Playing fair in the US Attorney's office

August 28, 2013 

A United States attorney is appointed by and serves at the pleasure of the president of the United States, often handling high-profile federal prosecutions. And though being a “USA,” as lawyers call it, is landing a political appointment, the ideal is that the roughly 100 staff members in the office, about half of them lawyers, should be nonpartisan and even nonpolitical.

In North Carolina, the office became somewhat controversial under Republican appointee George Holding, named by President George W. Bush, because of a number of investigations and prosecutions of Democrats.

Holding resigned the office after extending his stay to continue the investigation of former Sen. John Edwards in a campaign finance case. Edwards was acquitted of one charge, and the jury deadlocked on others as some lawyers criticized bringing the case at all. But that is a judgment call. Holding is now the U.S. congressman from North Carolina’s 13th District.

What must not be in question is whether the USA office plays by the rules when it comes to individual cases.
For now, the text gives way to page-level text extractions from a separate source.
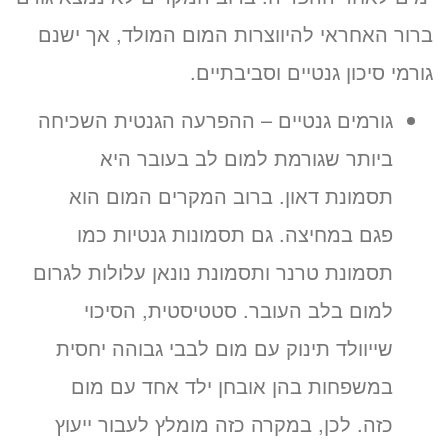
ברור האחראי להיווצרות המום המולד, אך ישנם
גורמי סיכון גנטיים וסביבתיים.
גורמים גנטיים – ההפרעה הגנטית השכיחה
ביותר שגורמת למום לב בעובר היא
תסמונת דאון. ברוב המקרים המום הוא
פגם במחיצה. גם תסמונות גנטיות כמו
תסמונת טרנר ותסמונת נונאן עלולות לגרום
למום בלב העובר. סטטיסטית, הסיכוי
שייוולד תינוק עם מום לבבי גבוהה יחסית
במשפחות בהן אובחן ילד אחד עם מום
כזה. לכן, במקרה כזה מומלץ לעבור ייעוץ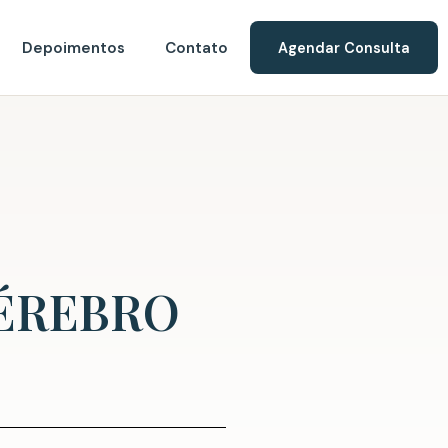
Depoimentos
Contato
Agendar Consulta
CÉREBRO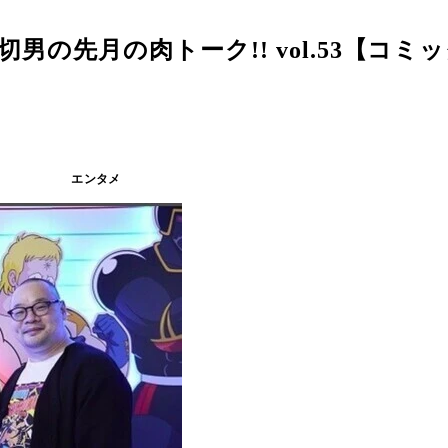
の先月の肉トーク!! vol.53【コミ
エンタメ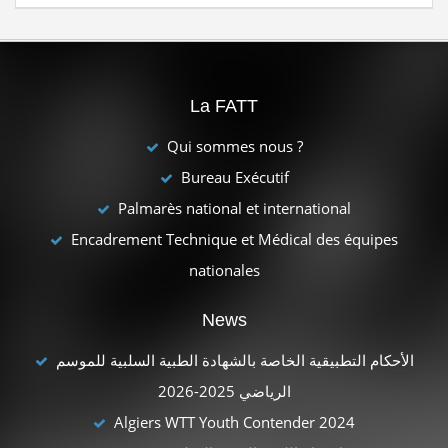
La FATT
Qui sommes nous ?
Bureau Exécutif
Palmarès national et international
Encadrement Technique et Médical des équipes
nationales
News
الأحكام التطبيقية الخاصة بالشهادة الطبية السلبية للموسم
الرياضي 2025-2026
Algiers WTT Youth Contender 2024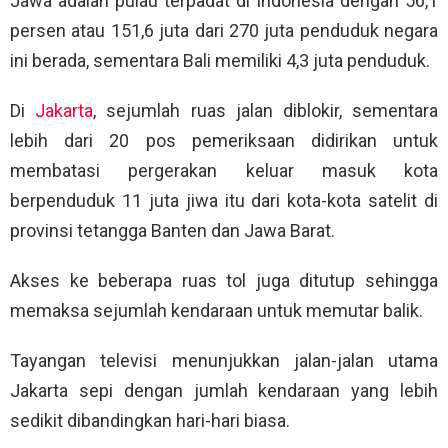
Jawa adalah pulau terpadat di Indonesia dengan 56,1
persen atau 151,6 juta dari 270 juta penduduk negara
ini berada, sementara Bali memiliki 4,3 juta penduduk.
Di
Jakarta
, sejumlah ruas jalan diblokir, sementara
lebih dari 20 pos pemeriksaan didirikan untuk
membatasi pergerakan keluar masuk kota
berpenduduk 11 juta jiwa itu dari kota-kota satelit di
provinsi tetangga Banten dan Jawa Barat.
Akses ke beberapa ruas tol juga ditutup sehingga
memaksa sejumlah kendaraan untuk memutar balik.
Tayangan televisi menunjukkan jalan-jalan utama
Jakarta sepi dengan jumlah kendaraan yang lebih
sedikit dibandingkan hari-hari biasa.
And the U.S. Fourth Circuit Court of Appeals, a most serious group indeed, has raised stern questions about the office’s failure to share some evidence in a timely fashion with defendants as required by the rules of discovery. A couple of cases cited happened when Holding was in office; the other was under current U.S. Attorney Thomas Walker, appointed by President Obama.

Among the problems were failing to give a defendant a full case file until a week before a trial, not turning over evidence to a defendant in a firearms case and allowing the false testimony of a witness to stand without correction. As these failures could affect the outcome of a trial, they’re serious. And the court has sent information to the office of U.S. Attorney General Eric Holder, where it will get scrutiny.

Following the rule of law must be the only acceptable goal for a person with a powerful office such as federal prosecutor. Walker is appropriately determined to stop any problems. When the prosecution doesn’t play fair, innocent people can be harmed, and the system of justice is undermined.